Concerns are growing throughout the U.S. military about the potential difficulties in rapidly deploying large amounts of personnel and equipment into a theater of operations under fire during a major conflict and whether there will be any bases of operation to support them once they get there. Now, the U.S. Army says it is looking for ways to ensure that individual brigade combat teams will have supplies, especially fuel and water, to be able to keep fighting for up to a week without a guaranteed supply chain.
U.S. Army Lieutenant General Aundre Piggee, the service’s Deputy Chief of Staff for Logistics, publicly announced the goal, and explained some immediate hurdles, at an Association of the U.S. Army-sponsored Institute of Land Warfare breakfast on Nov. 6, 2018. At present, the service only expects combat brigades, which typically have between 3,000 and 5,000 individuals and hundreds of vehicles and other pieces of major equipment, to be able to sustain independent operations for a maximum of three days.
“Our goal [is] to have brigade combat teams sustain themselves for seven days without resupply,” Piggee said. “That is significant.

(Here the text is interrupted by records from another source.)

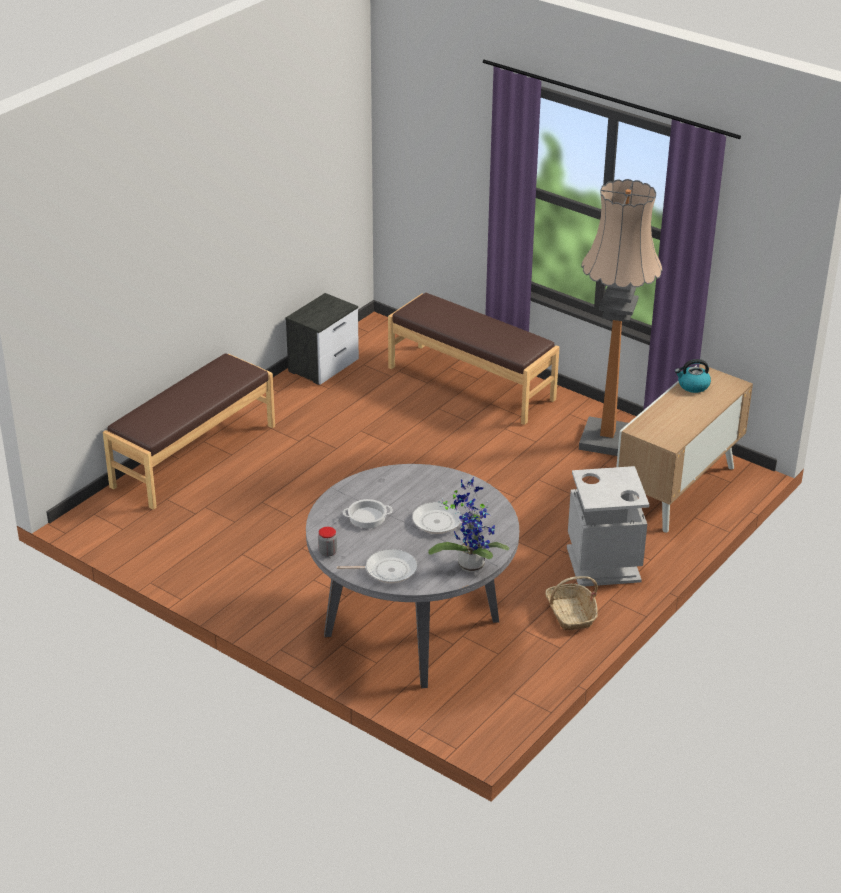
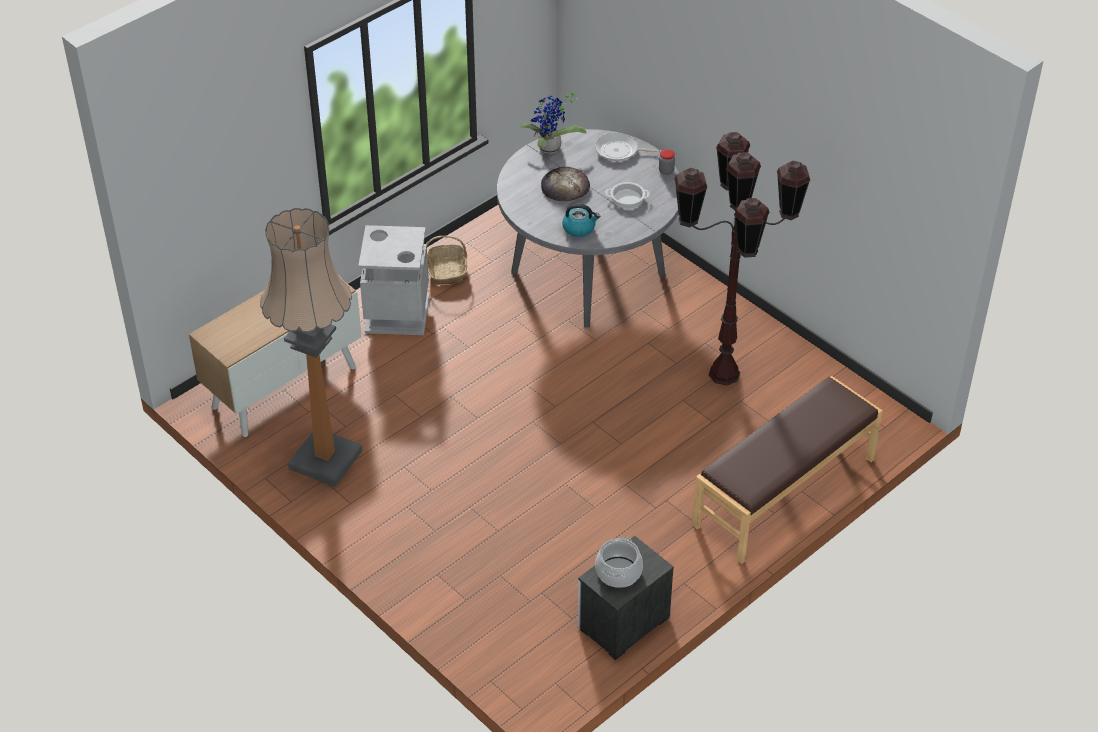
camera: 170 degrees left, 10 degrees up
brown bench [388,293,560,425] -> none
frying pan [412,502,488,534] -> bread [541,167,590,201]
kettle [675,359,711,393] -> kettle moved to [562,204,600,237]
none -> cooking pot [595,537,643,588]
none -> brown floor lamp [674,132,810,386]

Seven days, that is a challenge.”
But it’s a challenge the officer explained as being vital to overcome if the Army expects to conduct potential high-end conflicts against “great power competitors,” such as Russia and China, in the future. The Army’s top logistician echoed recent sentiments from other senior U.S. military officials that American forces have become complacent and overly reliant on well established logistical networks and fixed bases of operations after nearly two decades of low-intensity conflicts in countries such as Iraq and Afghanistan.